After all, we were all a little blogger once…

View Comments (10)
  • I’m glad to see people talking about this, but I don’t think it’s at all about the size of your feed list – it’s about the breadth.

    Someone who’s blogging about blogging may well need to subscribe to 1500 feeds, but for the rest of us there’s absolutely no need to go so overboard. Subscribe to just a few of the big boys in the “blogging news” niche, and then a majority of smaller bloggers in your own niche, and you’ve pretty much got it covered.

    life’s too short to subscribe to a bunch of bloggers who are all reporting the same thing.

    Viva la littlebloggers!

    ;)

  • Subscribing to too many feeds is like having Messenger online all the time, and always answer on it. It will consume your time, mercilessly.

    Then again, if you’re serious about your work you need to stay updated. Feeds are a way faster means of doing this than visiting hundreds of bookmarked websites every day. That’s so 1998, and so time consuming.

    But yeah, review your feeds every now and then – why browse stuff you never really read? I try to keep my feed list below 200, but it’s hard.

  • Carry I like your idea of subscribing to a few large blogs and then your own niche blogs. It is time I began using RSS seriously. Yes, I am admitting, I do not use a specific reader. Have an account at Bloglines and will set it up today with my regular/daily reads to start.

    Thord – I don’t use any bookmarks… just my links list and memory.

    Dimitar – OMG! You are organized. Amazing.

    Matt – I emailed you at the tips email.

  • I guess it’s subjective to each blogger as to how much is too much or just enough for their rss habits.

    For me (300+), enough is to get all the news in my niche I need to know and enough to give me some ideas for topics to write on so I can step out of the echo chamber on occassions.
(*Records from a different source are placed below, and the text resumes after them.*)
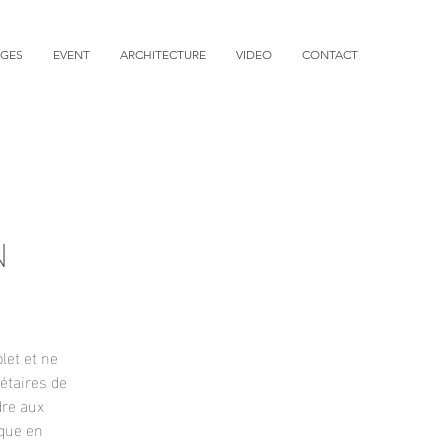
AGES
EVENT
ARCHITECTURE
VIDEO
CONTACT
N
let et ne
iétaires de
dre aux
ique en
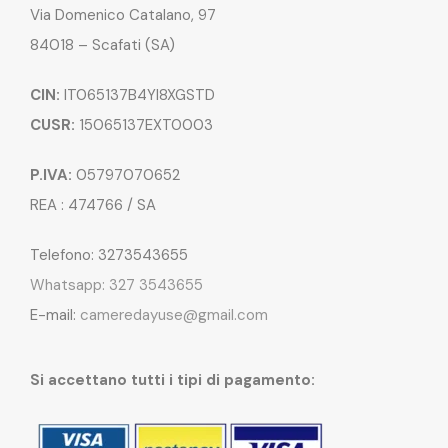
Via Domenico Catalano, 97
84018 – Scafati (SA)
CIN:
IT065137B4YI8XGSTD
CUSR:
15065137EXT0003
P.IVA:
05797070652
REA : 474766 / SA
Telefono: 3273543655
Whatsapp: 327 3543655
E-mail:
cameredayuse@gmail.com
Si accettano tutti i tipi di pagamento:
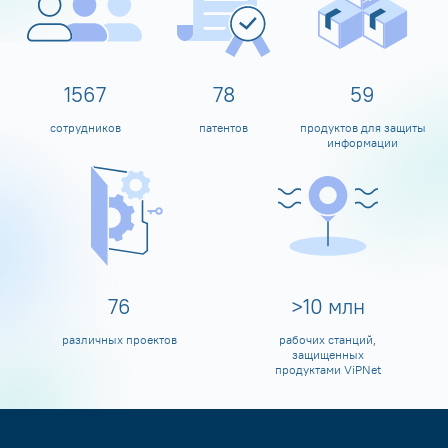
1600
80
60
сотрудников
патентов
продуктов для защиты
информации
80
>
10
млн
различных проектов
рабочих станций,
защищенных
продуктами ViPNet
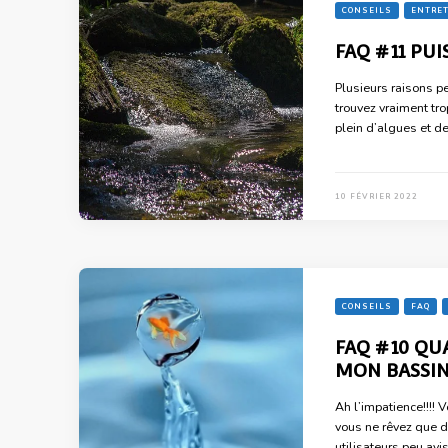
CONSEILS
ENTRET
FAQ #11 PU
Plusieurs raisons p
trouvez vraiment tro
plein d’algues et d
10 FÉVRIER 2022
CONSEILS
FAQ
FAQ #10 QU
MON BASSI
Ah l’impatience!!!! 
vous ne rêvez que d
utilisateurs peu avi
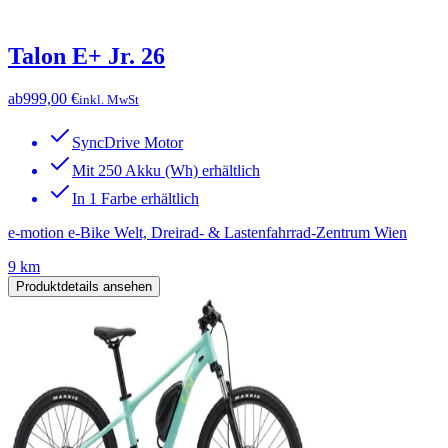
Talon E+ Jr. 26
ab
999,00 €
inkl. MwSt
SyncDrive Motor
Mit 250 Akku (Wh) erhältlich
In 1 Farbe erhältlich
e-motion e-Bike Welt, Dreirad- & Lastenfahrrad-Zentrum Wien
9 km
Produktdetails ansehen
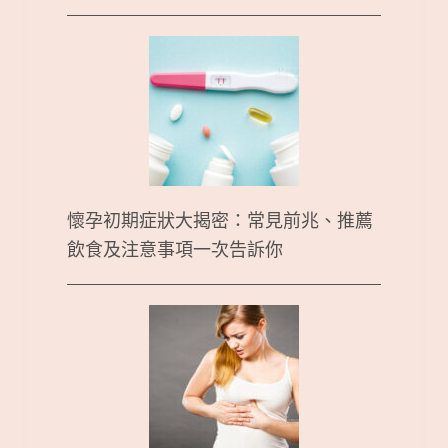
懷孕初期症狀大揭密：常見前兆、推薦
飲食及注意事項一次告訴你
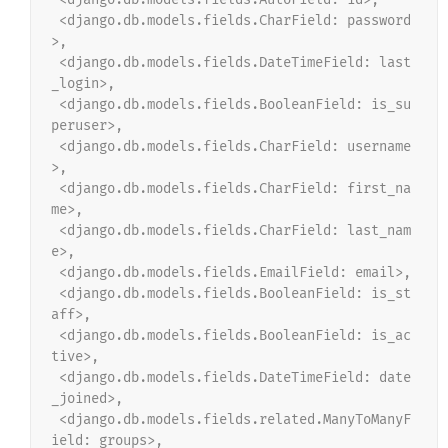
 <django.db.models.fields.CharField: password
>,
 <django.db.models.fields.DateTimeField: last
_login>,
 <django.db.models.fields.BooleanField: is_su
peruser>,
 <django.db.models.fields.CharField: username
>,
 <django.db.models.fields.CharField: first_na
me>,
 <django.db.models.fields.CharField: last_nam
e>,
 <django.db.models.fields.EmailField: email>,
 <django.db.models.fields.BooleanField: is_st
aff>,
 <django.db.models.fields.BooleanField: is_ac
tive>,
 <django.db.models.fields.DateTimeField: date
_joined>,
 <django.db.models.fields.related.ManyToManyF
ield: groups>,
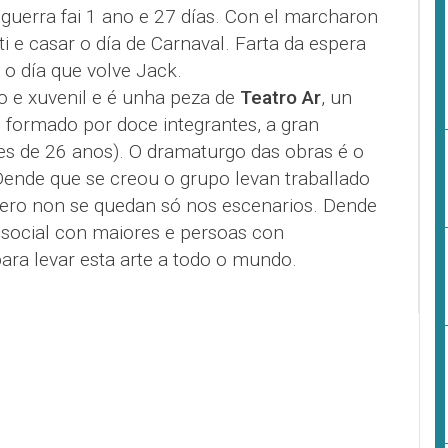
uerra fai 1 ano e 27 días. Con el marcharon
ti e casar o día de Carnaval. Farta da espera
 o día que volve Jack.
o e xuvenil e é unha peza de
Teatro Ar
, un
 formado por doce integrantes, a gran
s de 26 anos). O dramaturgo das obras é o
Dende que se creou o grupo levan traballado
 pero non se quedan só nos escenarios. Dende
 social con maiores e persoas con
para levar esta arte a todo o mundo.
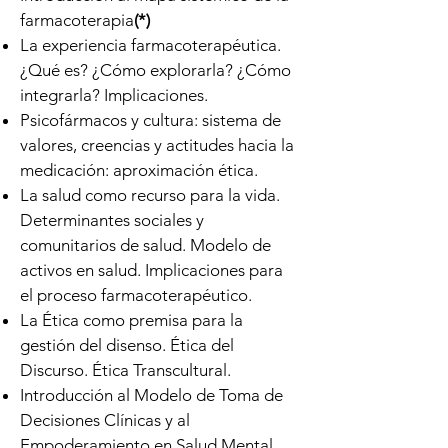
farmacoterapia
(*)
La experiencia farmacoterapéutica.
¿Qué es? ¿Cómo explorarla? ¿Cómo
integrarla? Implicaciones.
Psicofármacos y cultura: sistema de
valores, creencias y actitudes hacia la
medicación: aproximación ética.
La salud como recurso para la vida.
Determinantes sociales y
comunitarios de salud. Modelo de
activos en salud. Implicaciones para
el proceso farmacoterapéutico.
La Ética como premisa para la
gestión del disenso. Ética del
Discurso. Ética Transcultural.
Introducción al Modelo de Toma de
Decisiones Clínicas y al
Empoderamiento en Salud Mental.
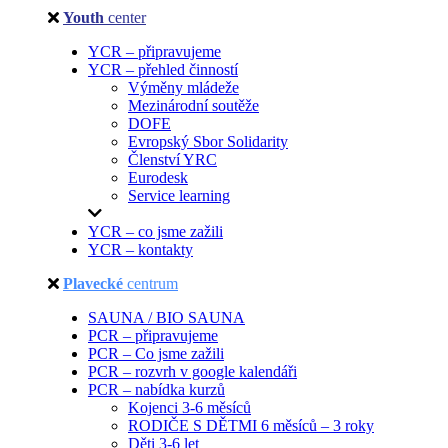
Youth
center
YCR – připravujeme
YCR – přehled činností
Výměny mládeže
Mezinárodní soutěže
DOFE
Evropský Sbor Solidarity
Členství YRC
Eurodesk
Service learning
YCR – co jsme zažili
YCR – kontakty
Plavecké
centrum
SAUNA / BIO SAUNA
PCR – připravujeme
PCR – Co jsme zažili
PCR – rozvrh v google kalendáři
PCR – nabídka kurzů
Kojenci 3-6 měsíců
RODIČE S DĚTMI 6 měsíců – 3 roky
Děti 3-6 let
  • Techmeme is really an extension of our RSS feeds because it performs a similar function. If I’m writing a tech blog, I can easily find a post topic by glancing down the Techmeme list. If that list has a throughput of 1000 posts in 24 hours, we should really aggregate them with the rest of our feeds to get an accurate figure. God help us!

  • What colour are your crayons Martin?

    I Think rather than niche I would call it inspiration. The blogosphere is inspiring. It moves as fas as my brain does. When there is an echo somewhere about one topic too many times it begins to feel like advertising or commercials being broadcast to me.

    Coorporations could capitalize on this by scouring the web themselves looking for any mention whether good or bad and pay the blogger whop mentioned said product, idea, service. It would definately put the blogger in control rather than the other way around. We could keep doing exactly what we are doing. The onus of worry would be on the coorporation. Hah ha the power would bve given evenly to many rather than a select few in suits behind closed doors.

    um. ; )

  • I continuously trim my feeds making sure I’m never above 50 at any point in time. If I add a feed it means that another feed has to be deleted and must provide at least the same value the old feed did, if not then it’s off the list.